Die Ampel schaltet auf Rot. Auf der Nebenfahrbahn heult ein Motor auf. Ein-, zwei-, dreimal ertönt das – für manchen nervtötende und für den anderen beeindruckende – Geräusch, bis der getunte, 300 Pferde starke Sportwagen die Reifen quietschen lässt. Der Geruch von verbranntem Gummi liegt in der Luft. Am Steuer: Eine ältere Dame im Fair-Trade Kleid und mit einer Wollmütze am Kopf. Wie bitte? Klingt doch etwas untypisch. Doch wer trägt nicht so manche Klischeebilder in sich? Und neigt dazu, diese in Schubladen zu stecken und zu verschließen? Auch Stefan Reichhart, Marketing- und Verkaufsleiter von BMW Reichhart, kennt diese Bilder nur allzu gut. „Natürlich hat man bei jedem Autokäufer schnell ein gewisses Modell im Kopf, von welchem man glaubt, dass es am besten zu diesem Menschen passen könnte.“ Die Erfahrung habe ihn aber gelehrt, dass es doch das eine oder andere Mal komplett anders gekommen ist: Neulich habe er einer zierlichen, eher zurückhaltenden Frau einen motorstarken X6 verkauft. „Das hatte ich nach dem ersten Eindruck nicht erwartet.“

Persönlicher Nutzen

Gut, dass beim Kauf des neuen Familienautos beide Partner gleiches Mitspracherecht haben. Denn nun kann – den Klischeebildern entsprechend – der rationale Zugang der Frau und der emotionale Zugang des Mannes für den „optimalen Kauf“ sorgen: Also kein hybridangetriebener Kleinwagen für die vierköpfige Familie.
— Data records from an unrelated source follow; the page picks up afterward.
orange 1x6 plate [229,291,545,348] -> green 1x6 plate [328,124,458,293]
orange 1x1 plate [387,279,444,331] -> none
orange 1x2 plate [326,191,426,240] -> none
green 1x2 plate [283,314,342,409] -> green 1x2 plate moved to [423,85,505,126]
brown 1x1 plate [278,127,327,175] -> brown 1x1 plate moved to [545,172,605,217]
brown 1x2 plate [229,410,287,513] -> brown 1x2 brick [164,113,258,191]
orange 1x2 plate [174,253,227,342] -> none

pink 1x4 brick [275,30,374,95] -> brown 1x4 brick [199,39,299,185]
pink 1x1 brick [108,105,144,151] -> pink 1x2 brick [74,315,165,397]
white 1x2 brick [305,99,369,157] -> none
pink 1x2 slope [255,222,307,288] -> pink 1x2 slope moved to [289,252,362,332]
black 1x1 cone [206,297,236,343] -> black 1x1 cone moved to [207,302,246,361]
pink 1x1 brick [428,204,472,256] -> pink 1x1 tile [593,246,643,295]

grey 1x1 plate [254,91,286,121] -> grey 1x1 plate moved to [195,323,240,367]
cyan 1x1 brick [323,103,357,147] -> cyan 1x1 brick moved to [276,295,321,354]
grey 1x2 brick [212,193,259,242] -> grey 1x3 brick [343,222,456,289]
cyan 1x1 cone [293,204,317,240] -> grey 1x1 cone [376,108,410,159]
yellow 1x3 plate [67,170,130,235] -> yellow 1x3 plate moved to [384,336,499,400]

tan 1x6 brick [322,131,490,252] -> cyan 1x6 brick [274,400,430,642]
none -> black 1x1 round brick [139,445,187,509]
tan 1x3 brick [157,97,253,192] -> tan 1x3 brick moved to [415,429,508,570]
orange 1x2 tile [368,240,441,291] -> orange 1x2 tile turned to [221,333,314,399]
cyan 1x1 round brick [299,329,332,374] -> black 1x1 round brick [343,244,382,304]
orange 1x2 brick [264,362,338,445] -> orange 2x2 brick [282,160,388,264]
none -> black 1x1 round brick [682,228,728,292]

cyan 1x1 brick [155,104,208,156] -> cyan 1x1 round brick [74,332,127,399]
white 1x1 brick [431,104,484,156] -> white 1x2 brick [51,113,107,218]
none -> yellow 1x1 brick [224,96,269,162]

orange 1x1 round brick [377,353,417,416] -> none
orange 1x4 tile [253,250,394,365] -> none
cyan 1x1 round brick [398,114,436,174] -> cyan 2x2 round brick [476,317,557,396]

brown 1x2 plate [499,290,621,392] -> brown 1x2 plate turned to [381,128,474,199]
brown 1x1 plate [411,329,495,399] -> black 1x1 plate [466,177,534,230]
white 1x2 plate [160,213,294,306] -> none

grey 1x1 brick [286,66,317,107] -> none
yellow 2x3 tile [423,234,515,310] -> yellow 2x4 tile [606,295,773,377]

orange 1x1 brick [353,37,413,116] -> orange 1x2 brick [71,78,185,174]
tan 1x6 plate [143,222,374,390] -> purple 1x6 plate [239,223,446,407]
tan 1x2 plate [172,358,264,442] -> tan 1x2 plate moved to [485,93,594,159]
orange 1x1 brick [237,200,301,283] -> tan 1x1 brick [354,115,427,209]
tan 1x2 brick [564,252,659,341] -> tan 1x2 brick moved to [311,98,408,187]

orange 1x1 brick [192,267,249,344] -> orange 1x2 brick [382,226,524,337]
Aber auch kein superschneller, scharfer Van. Irgendetwas dazwischen wird’s dann wohl werden – vielleicht ein Kombi? „Das Wichtigste ist der persönliche Nutzen“, sagt Stefan Reichhart, „und der hat bei fast allen Autokäufern von heute oberste Priorität. Und was auch vieles einfacher macht, ist, dass die meisten Käufer topvorinformiert sind, wenn sie zu uns ins Autohaus kommen.“ Auf der Herstellerhomepage kann man sich sein Traumauto – basierend auf dem verfügbaren Budget – mit sämtlichen Extras vor dem Autohausbesuch zusammenstellen. „Wir können dann den Kunden noch beraten, welche Pakete noch nützlich wären, oder ob so manche Extras überhaupt sinnvoll sind“, so Reichhart.

Individualität statt Klischee

Während in der Nachkriegszeit das eigene Auto noch als „Ich habe es geschafft!“-Botschaft gesendet wurde, hat bei vielen Autokäufern heute längst die Me-Culture Einzug gehalten: Das eigene Auto soll die individuellen Bedürfnisse abdecken und dadurch die Persönlichkeit unterstreichen: „Wir beginnen beim Autokauf immer mit einer Bedarfsanalyse: Wofür soll das Fahrzeug genutzt werden? Liegt der Fokus des Käufers auf Design, Sportlichkeit oder etwa Innovationen? Dieses Gespräch ist sehr wichtig, damit auf die Bedürfnisse von Kunden gut eingegangen werden kann“, erklärt Reichhart. Bei der Individualisierung des eigenen Autos werde auch immer mehr auf die „inneren Werte“ des Fahrzeuges als auf die äußere Erscheinung geschaut: Eine individuelle Innenausstattung ist dem Autokäufer von heute ein großes Anliegen. „Der persönliche Nutzen, die Optik und das passende Zubehör machen das Wunschauto von heute aus. Und dieses kann so vielfältig und individuell wie die Persönlichkeit des Fahrers sein: sportlich, luxuriös oder ganz schlicht“, so Reichhart._

Der persönliche Nutzen, die Optik und das passende Zubehör machen das Wunschauto von heute aus. Und dieses kann so vielfältig und individuell wie die Persönlichkeit des Fahrers sein: sportlich, luxuriös oder ganz schlicht.